Building your first AI agent with Make

Building your first AI agent with Make

·4 min read

Introduction

Ready to add intelligent automation to your workflows - without writing any code? Make’s AI Agents empower you to build goal-driven automations that think and choose actions using the tools you define. Here’s how you can create your first AI agent with clarity and ease.

1. What Is an AI Agent in Make?

Make AI Agents are modular, flexible automations driven by a large language model (LLM). Instead of running a fixed sequence, the agent evaluates your prompt, picks from a set of scenarios (tools) to act, and returns a structured response. Each run is stateless - every task is handled independently - which means crisp instructions and tool descriptions are key to consistent behavior.

2. Step-by-Step: Building Your First Agent

Step 1: Create Your AI Agent

  • Create your account and navigate to AI Agents in the Make interface and click Create agent.

  • Name your agent (e.g., Inventory Assistant) and provide a direct system prompt outlining its purpose and constraints - like checking stock or placing orders.

  • Choose your AI provider (like OpenAI, Anthropic, etc.), connect via API key, and save your agent.

Step 2: Build and Attach Tools (Scenarios)

Design one scenario per tool. Examples:

  • List Inventory: Pulls stock data from a source (e.g., Google Sheets), accepts a product name, and returns structured stock details.

  • Order Stock: Generates restock requests or new order entries based on inputs like item and quantity. Ends with a return output.

  • Give each scenario a clear name and purpose, and importantly, ensure it ends with a Return output module for structured results.

  • Move to your agent’s settings and add these scenarios as tools - making them available for use.

Step 3: Connect an Input Channel

Create a scenario to serve as your agent’s front-end:

  • For instance, use Slack → Watch messages to trigger on new messages, filter out bot messages, then use the Run an agent module.

  • Map the incoming message to the agent prompt, and use Slack → Create a message to relay the response back—threaded, of course.

  • Other possible triggers include Tally, Telegram, email, Teams, etc. Make supports many integrations.

Step 4: Test and Refine

  • Try direct prompts like “Do we have blue hoodies?” or “Order 10 bags of coffee.”

  • Introduce edge-case phrasing such as “Running low on espresso beans?” and ensure the agent handles them cleanly or asks for clarification.

  • Check the scenario run history: which tool fired, what inputs/outputs were exchanged - this helps identify issues.

3. Essential Best Practices

  • Keep agent scope focused: Begin with a single, clearly defined use case before expanding.

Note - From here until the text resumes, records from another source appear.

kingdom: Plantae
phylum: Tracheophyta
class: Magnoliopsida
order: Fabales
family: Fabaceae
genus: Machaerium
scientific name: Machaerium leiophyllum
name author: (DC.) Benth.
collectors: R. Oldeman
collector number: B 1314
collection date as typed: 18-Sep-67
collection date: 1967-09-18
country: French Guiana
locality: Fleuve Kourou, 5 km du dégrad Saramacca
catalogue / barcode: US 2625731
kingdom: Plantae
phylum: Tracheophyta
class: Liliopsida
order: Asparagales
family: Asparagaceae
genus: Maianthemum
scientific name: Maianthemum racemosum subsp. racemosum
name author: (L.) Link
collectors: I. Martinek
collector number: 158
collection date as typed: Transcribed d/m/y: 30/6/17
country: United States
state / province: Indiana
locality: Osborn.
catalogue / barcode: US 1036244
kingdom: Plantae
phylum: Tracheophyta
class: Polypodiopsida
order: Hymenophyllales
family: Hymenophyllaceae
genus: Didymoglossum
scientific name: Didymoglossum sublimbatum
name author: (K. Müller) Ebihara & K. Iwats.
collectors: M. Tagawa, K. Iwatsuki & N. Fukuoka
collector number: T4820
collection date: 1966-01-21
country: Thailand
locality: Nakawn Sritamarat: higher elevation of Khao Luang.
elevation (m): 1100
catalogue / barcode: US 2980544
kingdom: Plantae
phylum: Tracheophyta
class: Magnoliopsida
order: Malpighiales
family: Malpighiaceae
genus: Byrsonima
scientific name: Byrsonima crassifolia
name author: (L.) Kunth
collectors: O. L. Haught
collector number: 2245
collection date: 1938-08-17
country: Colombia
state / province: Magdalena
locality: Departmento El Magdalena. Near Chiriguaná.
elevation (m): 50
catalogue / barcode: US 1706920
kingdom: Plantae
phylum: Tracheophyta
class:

  • Write concise tool names and descriptions - agents rely on these to pick the correct tool.

  • Define inputs and outputs clearly, including types and requirements, so tools behave predictably.

  • Debug via scenario logs: adjust prompt wording or tool metadata as needed

  • Limit tools available at first: too many choices can confuse the agent.

  • Use context files wisely: upload internal reference docs (e.g., style guides) to improve decision-making, but avoid sensitive data exposure.

  • Manage cost and token usage:

  • Control output tokens, agent steps, and history length.

  • Start with a fast, affordable LLM model—e.g., OpenAI’s GPT-4 Mini.

4. Watch and Learn: Make AI Agent Demo

Here’s a video demonstrating Make’s AI Agent in action.

View embed

Final Thoughts

Building your first AI agent with Make is a smooth, no-code process:

  • Define the agent’s role and language model.

  • Build clear, single-purpose tool scenarios.

  • Wire up an easy input method.

  • Test thoroughly and refine.

Keep scope narrow, descriptions specific, and token costs in check.